BEGIN Text shown

1. 18 May, 2021 17 commits
  2. 17 May, 2021 3 commits
    • Kumar Kartikeya Dwivedi's avatar
    • Kumar Kartikeya Dwivedi's avatar
      libbpf: Add low level TC-BPF management API · 715c5ce4
      Kumar Kartikeya Dwivedi authored
      This adds functions that wrap the netlink API used for adding, manipulating,
      and removing traffic control filters.
      
      The API summary:
      
      A bpf_tc_hook represents a location where a TC-BPF filter can be attached.
      This means that creating a hook leads to creation of the backing qdisc,
      while destruction either removes all filters attached to a hook, or destroys
      qdisc if requested explicitly (as discussed below).
      
      The TC-BPF API functions operate on this bpf_tc_hook to attach, replace,
      query, and detach tc filters. All functions return 0 on success, and a
      negative error code on failure.

END Text shown

> Problem set
A. In the libbpf commit message, what does a bpf_tc_hook represent?
B. Continue the libbpf commit message after its last sentence, describing the API further in the same style.

BEGIN Given records

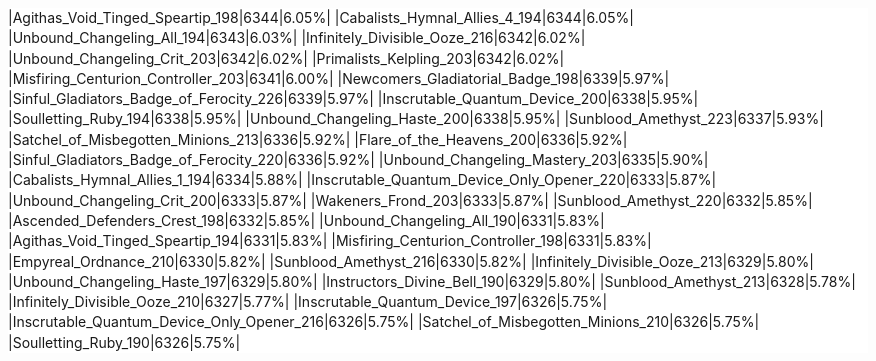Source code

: |Agithas_Void_Tinged_Speartip_198|6344|6.05%|
|Cabalists_Hymnal_Allies_4_194|6344|6.05%|
|Unbound_Changeling_All_194|6343|6.03%|
|Infinitely_Divisible_Ooze_216|6342|6.02%|
|Unbound_Changeling_Crit_203|6342|6.02%|
|Primalists_Kelpling_203|6342|6.02%|
|Misfiring_Centurion_Controller_203|6341|6.00%|
|Newcomers_Gladiatorial_Badge_198|6339|5.97%|
|Sinful_Gladiators_Badge_of_Ferocity_226|6339|5.97%|
|Inscrutable_Quantum_Device_200|6338|5.95%|
|Soulletting_Ruby_194|6338|5.95%|
|Unbound_Changeling_Haste_200|6338|5.95%|
|Sunblood_Amethyst_223|6337|5.93%|
|Satchel_of_Misbegotten_Minions_213|6336|5.92%|
|Flare_of_the_Heavens_200|6336|5.92%|
|Sinful_Gladiators_Badge_of_Ferocity_220|6336|5.92%|
|Unbound_Changeling_Mastery_203|6335|5.90%|
|Cabalists_Hymnal_Allies_1_194|6334|5.88%|
|Inscrutable_Quantum_Device_Only_Opener_220|6333|5.87%|
|Unbound_Changeling_Crit_200|6333|5.87%|
|Wakeners_Frond_203|6333|5.87%|
|Sunblood_Amethyst_220|6332|5.85%|
|Ascended_Defenders_Crest_198|6332|5.85%|
|Unbound_Changeling_All_190|6331|5.83%|
|Agithas_Void_Tinged_Speartip_194|6331|5.83%|
|Misfiring_Centurion_Controller_198|6331|5.83%|
|Empyreal_Ordnance_210|6330|5.82%|
|Sunblood_Amethyst_216|6330|5.82%|
|Infinitely_Divisible_Ooze_213|6329|5.80%|
|Unbound_Changeling_Haste_197|6329|5.80%|
|Instructors_Divine_Bell_190|6329|5.80%|
|Sunblood_Amethyst_213|6328|5.78%|
|Infinitely_Divisible_Ooze_210|6327|5.77%|
|Inscrutable_Quantum_Device_197|6326|5.75%|
|Inscrutable_Quantum_Device_Only_Opener_216|6326|5.75%|
|Satchel_of_Misbegotten_Minions_210|6326|5.75%|
|Soulletting_Ruby_190|6326|5.75%|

END Given records

> Numbered answers
A. A location where a TC-BPF filter can be attached.

B.
      bpf_tc_hook_create - Create a hook
      Parameters:
      	@hook - Cannot be NULL, ifindex > 0, attach_point must be set to
      		proper enum constant. Note that parent must be unset when
      		attach_point is one of BPF_TC_INGRESS or BPF_TC_EGRESS. Note
      		that as an exception BPF_TC_INGRESS|BPF_TC_EGRESS is also a
      		valid value for attach_point.
      
      		Returns -EOPNOTSUPP when hook has attach_point as BPF_TC_CUSTOM.
      
      bpf_tc_hook_destroy - Destroy a hook
      Parameters:
      	@hook - Cannot be NULL. The behaviour depends on value of
      		attach_point. If BPF_TC_INGRESS, all filters attached to
      		the ingress hook will be detached. If BPF_TC_EGRESS, all
      		filters attached to the egress hook will be detached. If
      		BPF_TC_INGRESS|BPF_TC_EGRESS, the clsact qdisc will be
      		deleted, also detaching all filters. As before, parent must
      		be unset for these attach_points, and set for BPF_TC_CUSTOM.
      
      		It is advised that if the qdisc is operated on by many programs,
      		then the program at least check that there are no other existing
      		filters before deleting the clsact qdisc. An example is shown
      		below:
      
      		DECLARE_LIBBPF_OPTS(bpf_tc_hook, .ifindex = if_nametoindex("lo"),
      				    .attach_point = BPF_TC_INGRESS);
      		/* set opts as NULL, as we're not really interested in
      		 * getting any info for a particular filter, but just
      	 	 * detecting its presence.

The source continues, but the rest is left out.